作業内容 ▸ すべての項目の行を、「Purpose」を「Mission」に置き換えてもう一度書いてください。ほかの部分は変えないでください。

-------------------------

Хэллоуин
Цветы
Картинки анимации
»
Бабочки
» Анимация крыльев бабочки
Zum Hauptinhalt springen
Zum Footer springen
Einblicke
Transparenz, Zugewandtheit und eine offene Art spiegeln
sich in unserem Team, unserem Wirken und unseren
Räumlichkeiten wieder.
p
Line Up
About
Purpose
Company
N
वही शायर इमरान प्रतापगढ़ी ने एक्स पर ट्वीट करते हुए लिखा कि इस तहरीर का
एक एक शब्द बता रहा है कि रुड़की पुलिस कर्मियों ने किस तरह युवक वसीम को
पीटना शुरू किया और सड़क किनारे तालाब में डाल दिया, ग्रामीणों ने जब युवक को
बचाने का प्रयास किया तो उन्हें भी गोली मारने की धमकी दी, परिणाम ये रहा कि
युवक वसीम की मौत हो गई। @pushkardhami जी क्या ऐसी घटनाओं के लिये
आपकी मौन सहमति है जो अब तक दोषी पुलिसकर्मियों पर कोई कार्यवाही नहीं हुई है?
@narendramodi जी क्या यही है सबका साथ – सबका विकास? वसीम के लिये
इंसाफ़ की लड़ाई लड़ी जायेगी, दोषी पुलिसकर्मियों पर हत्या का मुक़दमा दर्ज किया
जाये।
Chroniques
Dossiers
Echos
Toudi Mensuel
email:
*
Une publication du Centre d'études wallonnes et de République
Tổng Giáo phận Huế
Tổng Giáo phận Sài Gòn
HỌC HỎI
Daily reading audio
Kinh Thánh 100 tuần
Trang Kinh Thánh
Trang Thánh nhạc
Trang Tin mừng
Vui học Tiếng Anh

-------------------------

作業の答え ▸
Хэллоуин
Цветы
Картинки анимации
»
Бабочки
» Анимация крыльев бабочки
Zum Hauptinhalt springen
Zum Footer springen
Einblicke
Transparenz, Zugewandtheit und eine offene Art spiegeln
sich in unserem Team, unserem Wirken und unseren
Räumlichkeiten wieder.
p
Line Up
About
Mission
Company
N
वही शायर इमरान प्रतापगढ़ी ने एक्स पर ट्वीट करते हुए लिखा कि इस तहरीर का
एक एक शब्द बता रहा है कि रुड़की पुलिस कर्मियों ने किस तरह युवक वसीम को
पीटना शुरू किया और सड़क किनारे तालाब में डाल दिया, ग्रामीणों ने जब युवक को
बचाने का प्रयास किया तो उन्हें भी गोली मारने की धमकी दी, परिणाम ये रहा कि
युवक वसीम की मौत हो गई। @pushkardhami जी क्या ऐसी घटनाओं के लिये
आपकी मौन सहमति है जो अब तक दोषी पुलिसकर्मियों पर कोई कार्यवाही नहीं हुई है?
@narendramodi जी क्या यही है सबका साथ – सबका विकास? वसीम के लिये
इंसाफ़ की लड़ाई लड़ी जायेगी, दोषी पुलिसकर्मियों पर हत्या का मुक़दमा दर्ज किया
जाये।
Chroniques
Dossiers
Echos
Toudi Mensuel
email:
*
Une publication du Centre d'études wallonnes et de République
Tổng Giáo phận Huế
Tổng Giáo phận Sài Gòn
HỌC HỎI
Daily reading audio
Kinh Thánh 100 tuần
Trang Kinh Thánh
Trang Thánh nhạc
Trang Tin mừng
Vui học Tiếng Anh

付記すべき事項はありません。